Exercise brief → Reproduce the part of the business-risk text starting with "quarter-to-quarter comparisons of" and going on through "stock to decline.".

------ Study text

Our customers that purchase printed circuit board engineering and manufacturing services from us are subject to their own business cycles. Some of these cycles show predictability from year to year. However, other cycles, are unpredictable in commencement, depth and duration. A downturn, or any other event leading to additional excess capacity will negatively impact our revenues, gross margins and operating performance.  We cannot accurately predict the continued demand for our customers’ products and the demands of our customers for our products and services. As a result of this uncertainty, our past operating results, earnings and cash flows may not be indicative of our future operating results, earnings and cash flows.

 

Unless we are able to respond to technological change at least as quickly as our competitors, our services could be rendered obsolete, which would reduce our revenue and operating margins.

 

The market for our services is characterized by rapidly changing technology and continuing process development. The future success of our business will depend in large part upon our ability to maintain and enhance our technological capabilities, to develop and market services that meet evolving customer needs and to successfully anticipate or respond to technological changes on a cost-effective and timely basis. We are more leveraged than some of our principal competitors, and therefore may not have the financial flexibility to respond to technological changes as quickly as these competitors.

 

In addition, the printed circuit board engineering and manufacturing services industry could in the future encounter competition from new or revised technologies that render existing technology less competitive or obsolete or that reduce the demand for our services. We cannot assure you that we will effectively respond to the technological requirements of the changing market. To the extent we determine that new technologies and equipment are required to remain competitive, the development, acquisition and implementation of such technologies and equipment may require us to make significant capital investments. We cannot assure you that we will be able to obtain capital for these purposes in the future or that any investments in new technologies will result in commercially viable technological processes.

 

We may experience significant fluctuation in our revenue because we sell primarily on a purchase order basis, rather than pursuant to long-term contracts.

 

Our operating results fluctuate because we sell on a purchase-order basis rather than pursuant to long-term contracts, and we expect these fluctuations to continue in the future. We are therefore sensitive to variability in demand by our customers. Because we time our expenditures in anticipation of future sales, our operating results may be less than we estimate if the timing and volume of customer orders do not match our expectations.  Furthermore, we may not be able to capture all potential revenue in a given period if our customers’ demand for quick-turn services exceeds our capacity during that period. Because of these factors, you should not rely on

quarter-to-quarter comparisons of our results of operations as an indication of our future performance. Because a significant portion of our operating expenses are fixed, even a small revenue shortfall can have a disproportionate effect on our operating results. It is possible that, in future periods, our results may be below the expectations of public market analysts and investors. This could cause the market price of our common stock to decline.

 

We rely on a core group of significant customers for a substantial portion of our net sales, and a reduction in demand, or an inability to pay, from this core group could adversely affect our total revenue.

 

Although we have a large number of customers, net sales to our largest customer accounted for approximately 6% of our net sales for the three months ended March 31, 2004. Net sales to our ten largest customers accounted for approximately 25% of our net sales during the same period. We may depend upon a core group of customers for a material percentage of our net sales in the future. Substantially all of our sales are made on the basis of purchase orders rather than long-term agreements. We cannot assure you that significant customers will order services from us in the future or that they will not reduce or delay the amount of services ordered. Any reduction or delay in orders could negatively impact our revenues. In addition, we generate significant accounts receivable in

 

21



 

connection with providing services to our customers. If one or more of our significant customers were to become insolvent or otherwise were unable to pay us for the services provided, our results of operations would be adversely affected.

------------
------ Input data

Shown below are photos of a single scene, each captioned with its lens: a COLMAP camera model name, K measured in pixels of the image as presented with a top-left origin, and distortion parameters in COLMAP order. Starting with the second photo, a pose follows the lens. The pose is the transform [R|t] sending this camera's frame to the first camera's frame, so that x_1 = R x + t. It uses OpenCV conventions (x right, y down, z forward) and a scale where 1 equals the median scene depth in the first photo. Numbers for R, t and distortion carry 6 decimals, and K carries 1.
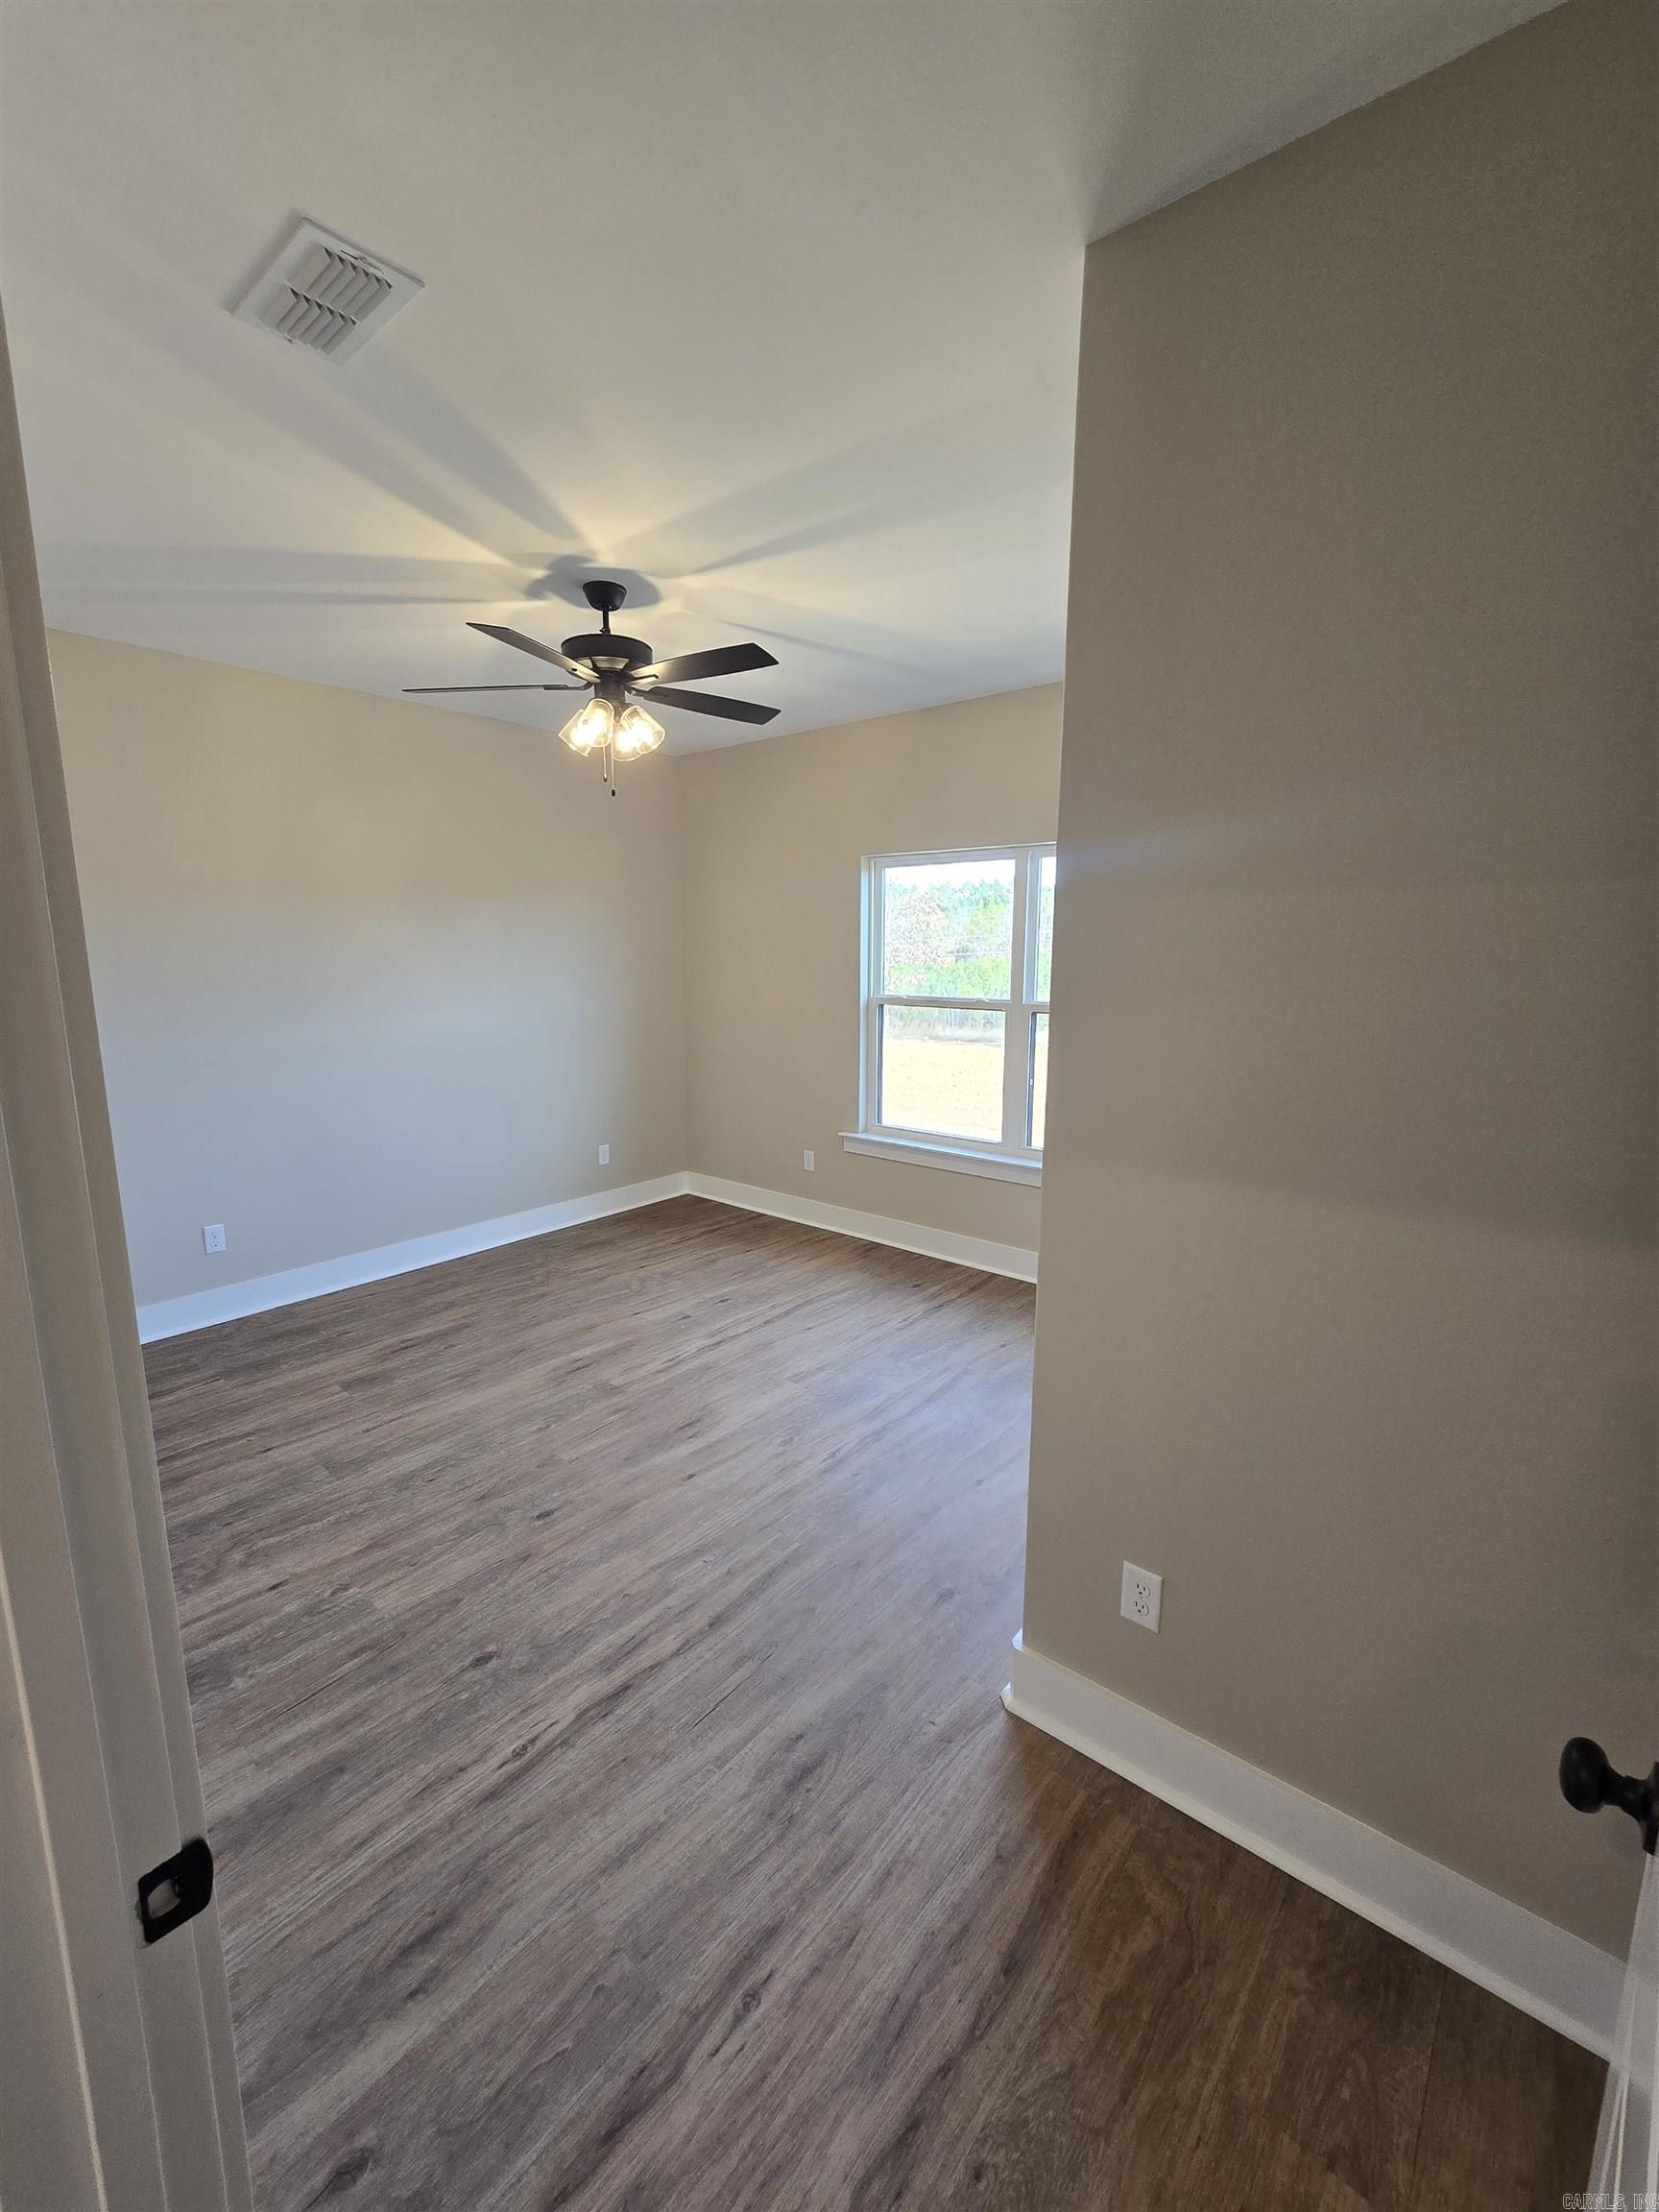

------------

Answer →
quarter-to-quarter comparisons of our results of operations as an indication of our future performance. Because a significant portion of our operating expenses are fixed, even a small revenue shortfall can have a disproportionate effect on our operating results. It is possible that, in future periods, our results may be below the expectations of public market analysts and investors. This could cause the market price of our common stock to decline.